A textbook visit to the city can only start from its centre: the Duomo, with its marbles, its spires, its great windows and its five centuries of history; the elegant Galleria Vittorio Emanuele; Piazza della Scala, with the Theatre and the monument to Leonardo da Vinci. Milan’s history is especially visible in centuries of churches and Christian symbols: the imposing antiquity of San Lorenzo, with its columns; the beauty of Lombard Romanic in Sant’Ambrogio; the Renaissance in Santa Maria delle Grazie, with Leonardo’s Last Supper, the cloister and the sacristy; the frescoed interior of San Maurizio al Monastero Maggiore.

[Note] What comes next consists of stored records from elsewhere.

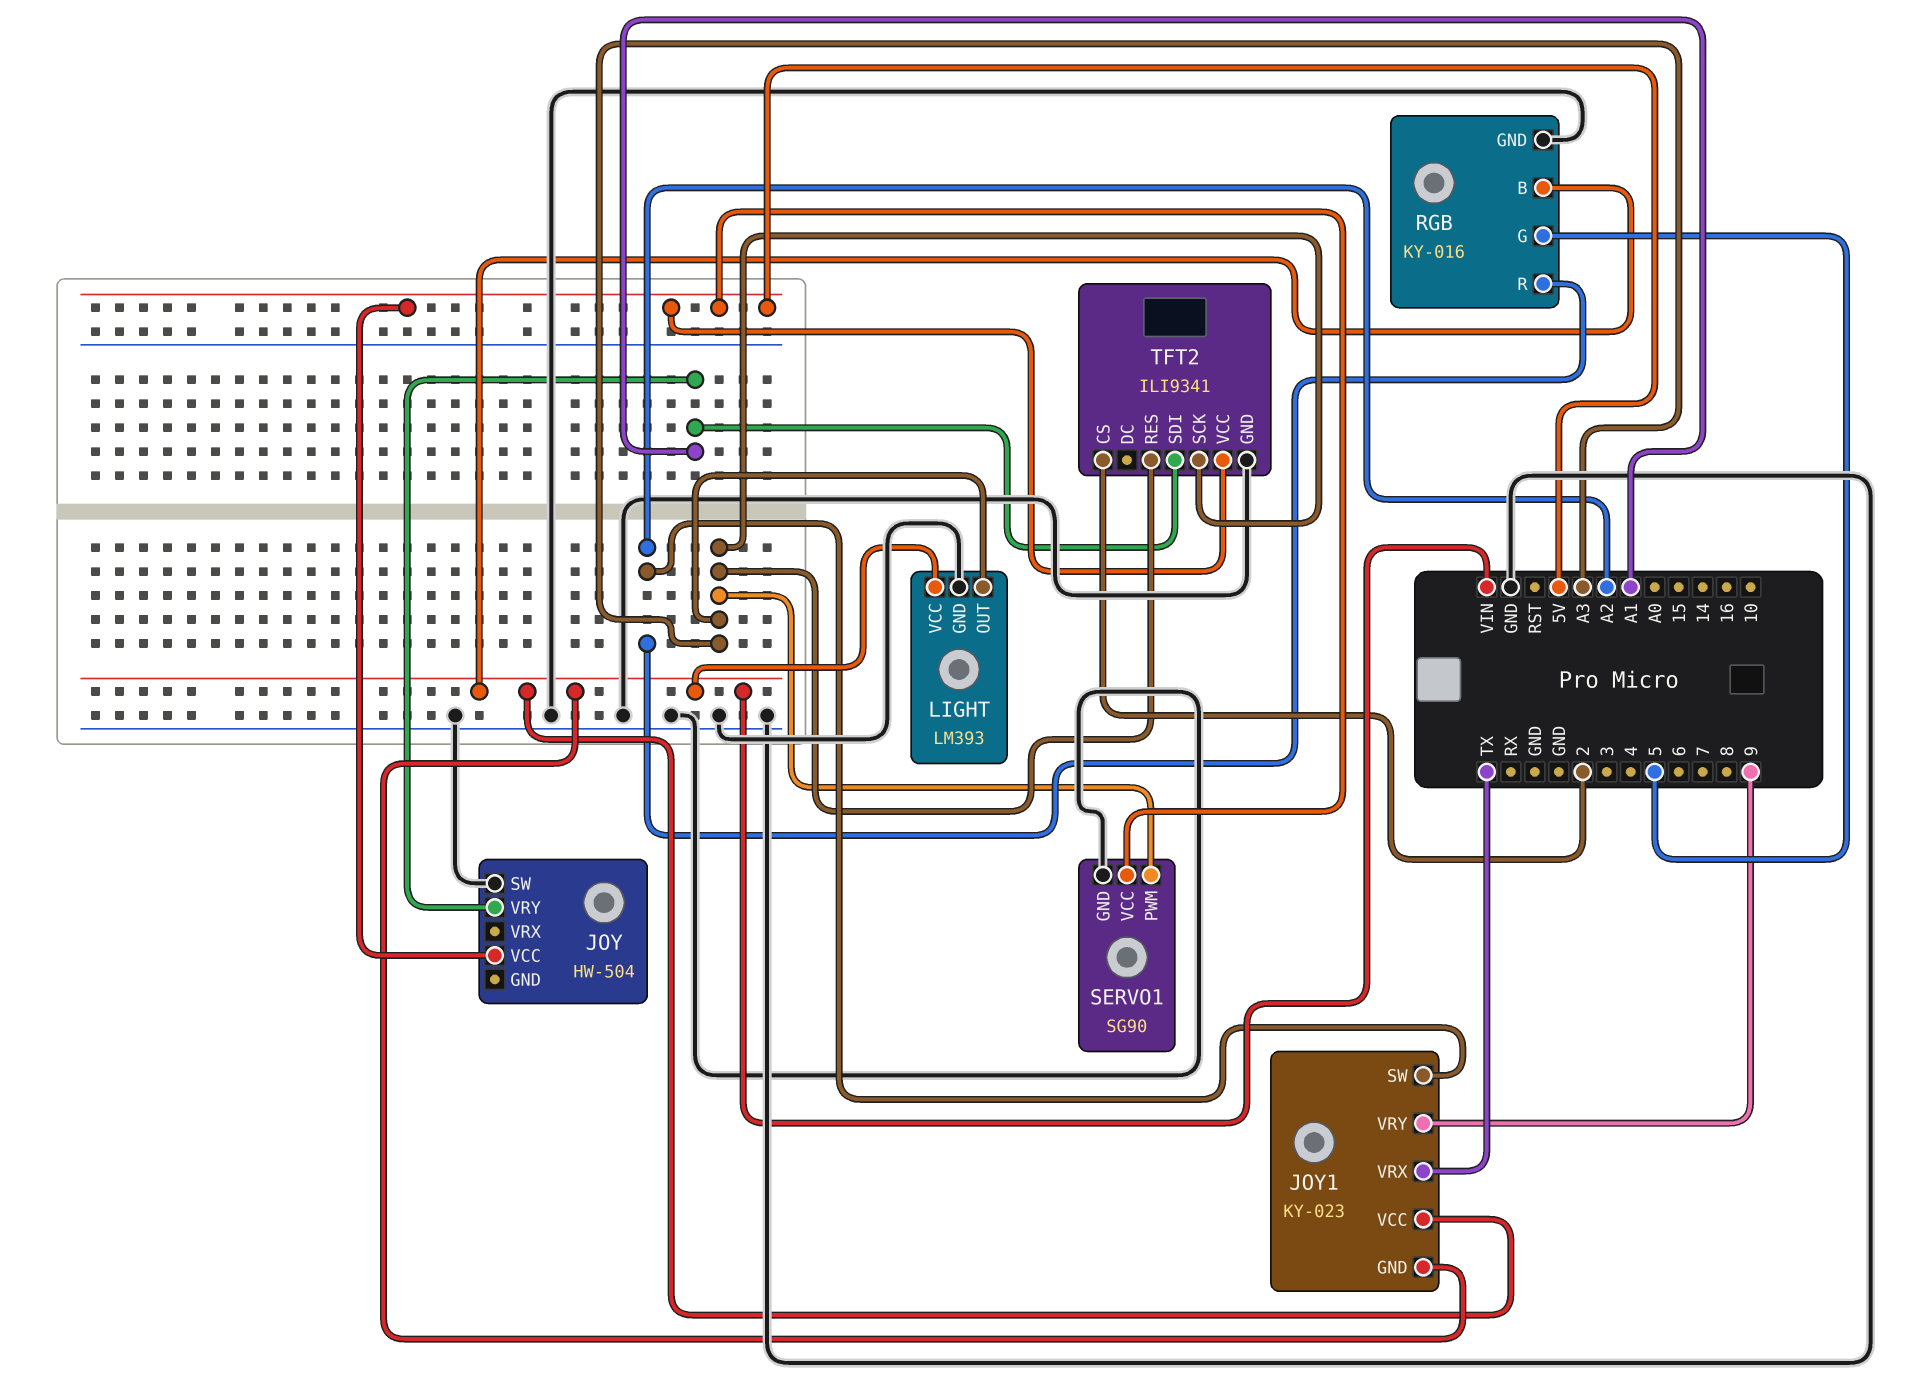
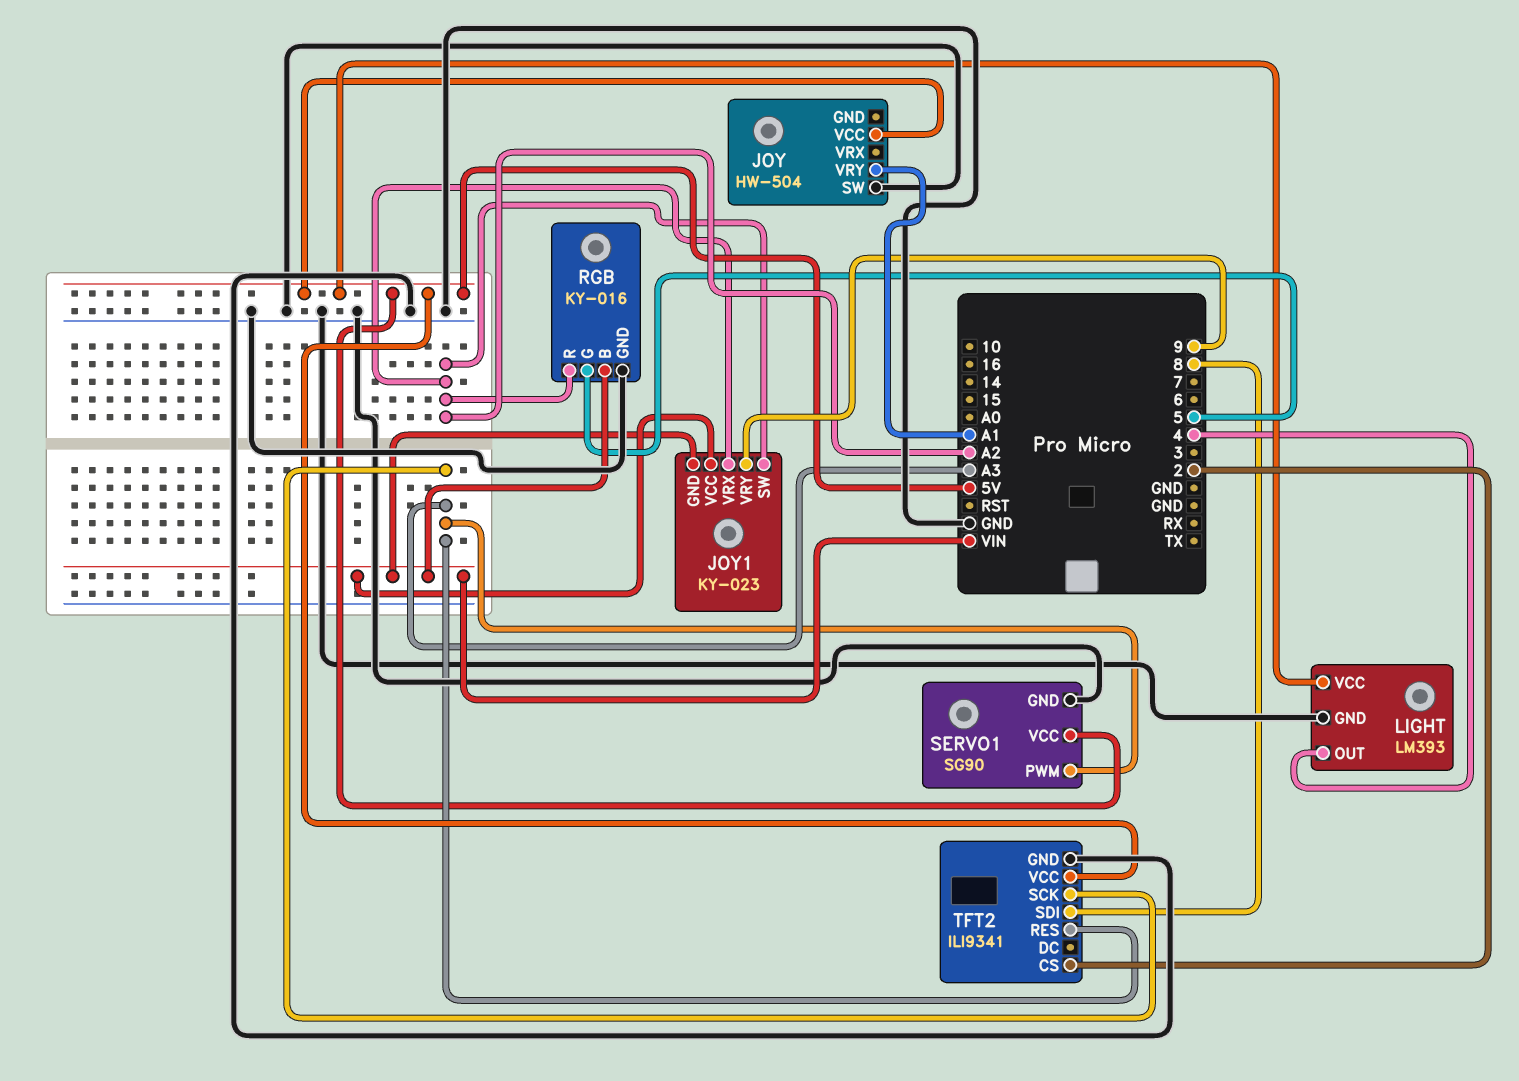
JOY1 pin VRX: TX -> A2
LIGHT pin OUT: A3 -> 4
LIGHT pin VCC: VIN -> 5V
TFT2 pin SDI: A1 -> 8

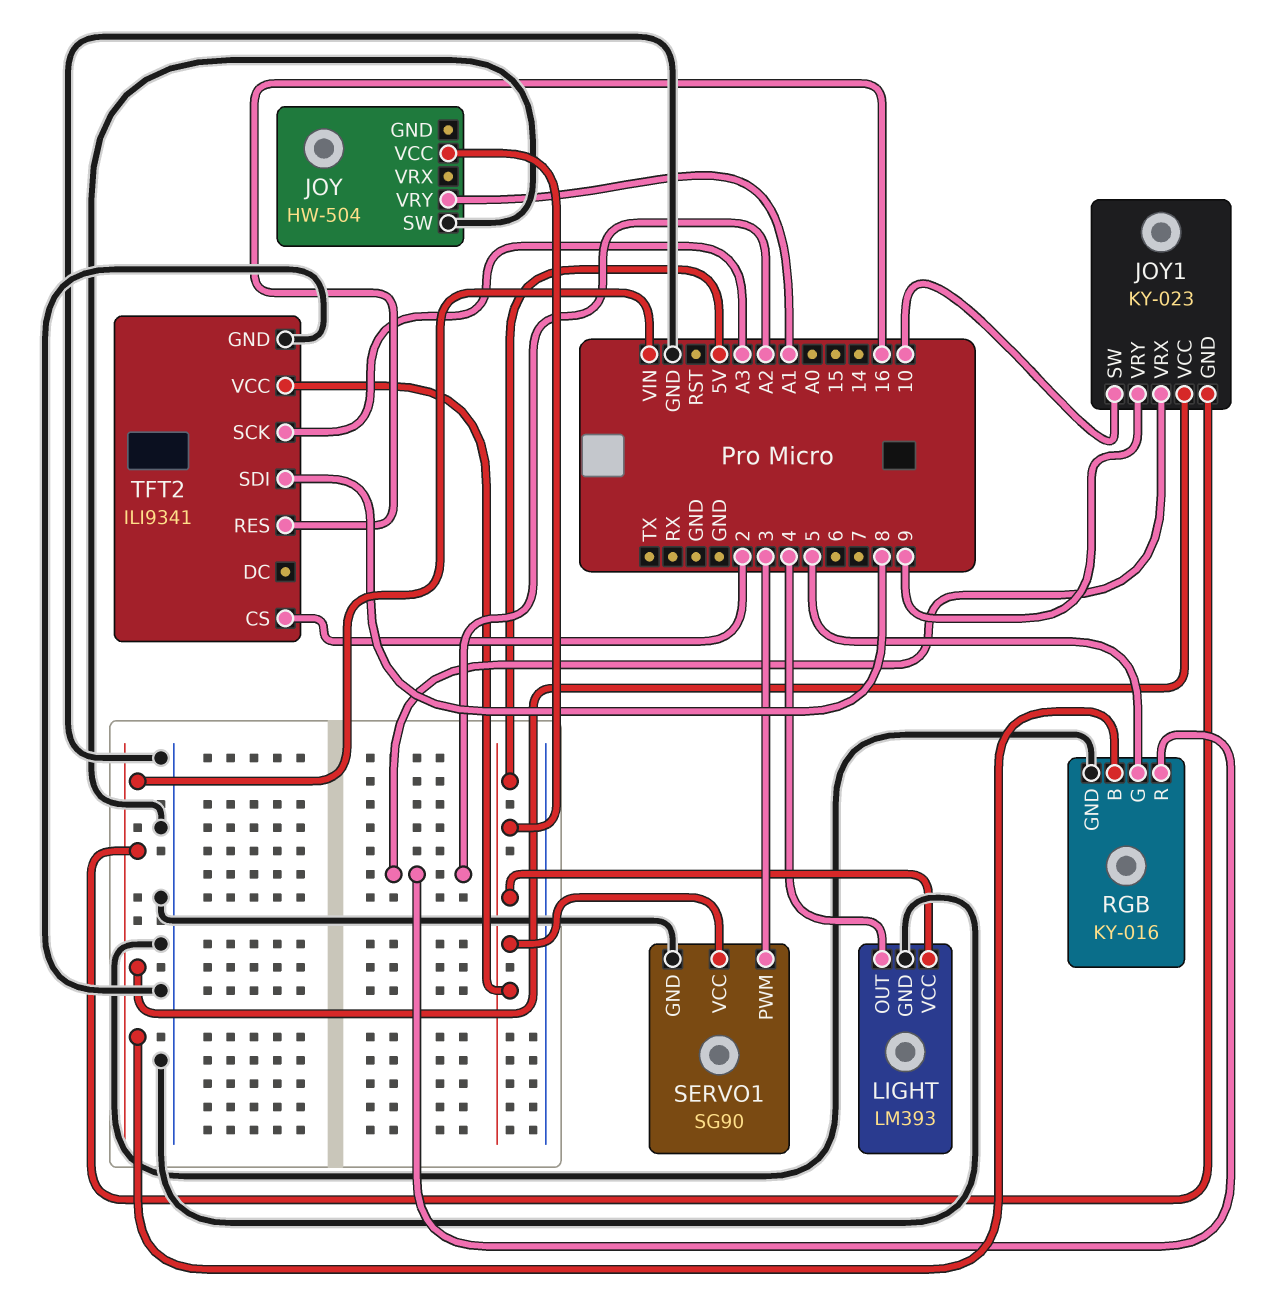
JOY1 pin SW: A2 -> 10
SERVO1 pin PWM: A3 -> 3
TFT2 pin RES: A3 -> 16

A place of history and Art, but of protected leisure by its courts and towers as well, Castello Sforzesco houses masterpieces such as Michelangelo’s Pietà Rondanini and the Sala delle Asse with the recently restored wall paintings by Leonardo.
Milano offers enthusiasts more than 80 museums, such as Pinacoteca di Brera, Pinacoteca Ambrosiana, Gallerie d’Italia, Galleria d’Arte Moderna or its House Museums Focus is not on art only but on science as well: look up Museo Nazionale di Scienza e Tecnologia, named after Leonardo. The contemporary has found home at Museo del Novecento, Fondazione Prada, the new Museo del Design at the Triennale, while Palazzo Reale, PAC – Padiglione di Arte Contemporanea and MUDEC periodically host exhibitions of international standing.
With a short metro or tramcar trip one can reach the charming alleyways of the Brera district, take an evening stroll by the romantic Navigli, window-shop across fashion streets like via Montenapoleone or via della Spiga, breathe freely in Parco Sempione or in another of the many parks and gardens. While the new Milan soars in the Porta Nuova district, with Piazza Gae Aulenti and the Bosco Verticale; and in the CityLife area, with its three towers.
Milan also captivates for the rich vibrancy of the events held throughout the year, starting from the Week&City series, successful in involving the whole city under the banner of a shared theme. Among the most famous are the Fashion Weeks, bringing to Milan the big pret-à-porter brands together with the new emerging fashion houses; Design Week, during Salone del Mobile (Furniture Fair), when creativity takes over the city with events and exhibits; and Art Week, dedicated to contemporary art, with openings, temporary exhibitions and international guests.